On the Issues:
Compassion for Working Families
Qasim Rashid seeks to deliver economic justice for every American across our diverse communities. We must define economic success not by outdated metrics such as stock market gains but as economic security for each and every working class American.
We can provide economic security by making sure workers get paid a living wage and what they deserve. Americans are working harder and more efficiently than ever, and we must respond by increasing the minimum wage, creating new jobs and protecting the environment with investments in green infrastructure, protecting workers’ rights and workplace safety, and enabling entrepreneurship.
- No American should face pay discrimination based on gender, race, or any other criteria that does not impact job performance and productivity.
- No American worker should have to decide between having a particular job and starting a family. A compassionate economy requires gender pay equity and paid family leave for every worker.
- It’s time to increase the minimum wage to $15/hour and index the minimum wage to cost of living increases. Wages and salaries paid to workers have not kept up with increasing worker productivity. We can help working families achieve economic security by making sure workers get paid for increased efficiency and hard work.
- We must protect gig-economy workers by enacting a Contract Labor Minimum wage of $25/hour. More and more Americans now make ends meet working several minimum wage or gig economy jobs. We must deliver common-sense solutions for these hard-working Americans. In many industries, employers use contract labor that no firm actually employs and take advantage of low-skilled workers and immigrants who have few choices. This includes contract labor in construction, rideshare, freelance writing, and other gig economy jobs.
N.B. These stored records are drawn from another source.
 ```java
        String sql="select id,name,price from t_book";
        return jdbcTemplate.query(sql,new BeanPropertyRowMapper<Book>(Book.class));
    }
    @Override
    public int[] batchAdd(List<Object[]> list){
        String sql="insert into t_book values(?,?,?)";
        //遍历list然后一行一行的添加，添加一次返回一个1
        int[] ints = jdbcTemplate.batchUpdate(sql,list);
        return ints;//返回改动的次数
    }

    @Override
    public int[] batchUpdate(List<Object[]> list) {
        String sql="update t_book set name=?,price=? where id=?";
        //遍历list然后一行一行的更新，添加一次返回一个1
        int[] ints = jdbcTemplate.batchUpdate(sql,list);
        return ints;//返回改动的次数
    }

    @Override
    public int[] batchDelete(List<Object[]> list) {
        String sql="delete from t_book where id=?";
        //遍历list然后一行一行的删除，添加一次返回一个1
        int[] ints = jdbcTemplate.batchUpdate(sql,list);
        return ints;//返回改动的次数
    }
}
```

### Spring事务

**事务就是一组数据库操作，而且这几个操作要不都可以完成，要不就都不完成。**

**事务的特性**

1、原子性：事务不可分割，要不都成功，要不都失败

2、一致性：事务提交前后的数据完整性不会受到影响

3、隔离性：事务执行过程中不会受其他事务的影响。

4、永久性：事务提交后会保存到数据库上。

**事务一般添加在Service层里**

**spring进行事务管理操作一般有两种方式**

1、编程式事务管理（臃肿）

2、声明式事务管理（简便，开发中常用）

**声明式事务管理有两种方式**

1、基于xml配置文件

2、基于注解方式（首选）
- We can address climate change more aggressively while supporting American workers by creating millions of new jobs through investments in 21st Century transportation, utility, and green energy infrastructure. As the economy shifts from legacy fossil fuels and manufacturing to more technology-driven jobs we must guarantee retraining and reemployment in a green infrastructure job to workers displaced from obsolete extraction and manufacturing industries.
- Too many American workers depend on their job for health insurance. This limits their ability to seek new opportunities, including a chance to start small businesses. It limits their freedom. This system leaves those without employer health insurance subject to bankruptcy in the event them or a family member falls ill. We can empower American entrepreneurship and protect American working families from bankruptcy due to illness by passing Medicare for All and making sure every American has comprehensive health insurance with no copays, deductibles, or annual or lifetime caps.
- It’s time to protect workers’ rights and by repealing so-called “right-to-work laws” which regulate negotiations between labor and management by tying the hands of workers who want to organize and bargain collectively.. A functional economy requires a labor force that can negotiate with employers on an even playing field.
- US corporations have turned labor into a commodity. At-will employment laws make it possible for employers to ignore the dignity of the human beings who actually do the work. Firms need to have the ability to manage their workforce to meet changing requirements, but workers deserve security as well. We can give them some measure of security by mandating a lump-sum severance package for every worker not fired for cause based on wage or salary and length of service. Employers must extend health insurance coverage for employees who get coverage through their job for six months or until reemployed.
- Trade agreements like NAFTA do not require worker safety or environmental protections. Foreign companies can provide cheaper labor because they don’t have to comply with American safety regulations. American companies take advantage of lax regulations that put workers in danger. We need to protect American workers from unfair overseas competition by renegotiating trade agreements to include foreign worker protection. It’s time to levy a $10K tax surcharge, that cannot be offset with deductions, on every job corporations ship overseas or eliminate using technology, and use this revenue for retraining displaced workers.
- US tax policy punishes wage labor while protecting investment income from taxes. These policies contribute to income inequality and limit opportunities for Americans who have had no opportunity to build or inherit wealth. Social Security and Medicare payroll taxes are the clearest examples of this problem. Billionaires and members of American’s top 1% must pay their fair share. Our tax policies during the mid-20th century offered a more equitable tax model than the one we have today. We can make tax policy fairer and protect Social Security and Medicare by applying payroll taxes to all forms of income in any amount, including capital gains and other investment income and carried interest. This will lift up small businesses, the middle class, and working families all over the country.
- Every year, almost three million Americans suffer injuries or illness on the job. This includes workplace accidents in manufacturing, construction, and service industry workplaces and first responders exposed to disease and hazardous materials in the course of protecting the rest of us from these dangers. We need to strengthen general workplace safety rules and their enforcement. It’s also time to stop forcing first responders to jump through hoops to demonstrate a workplace connection when they face cancer and other diseases because of exposure to hazardous materials and dangerous chemicals.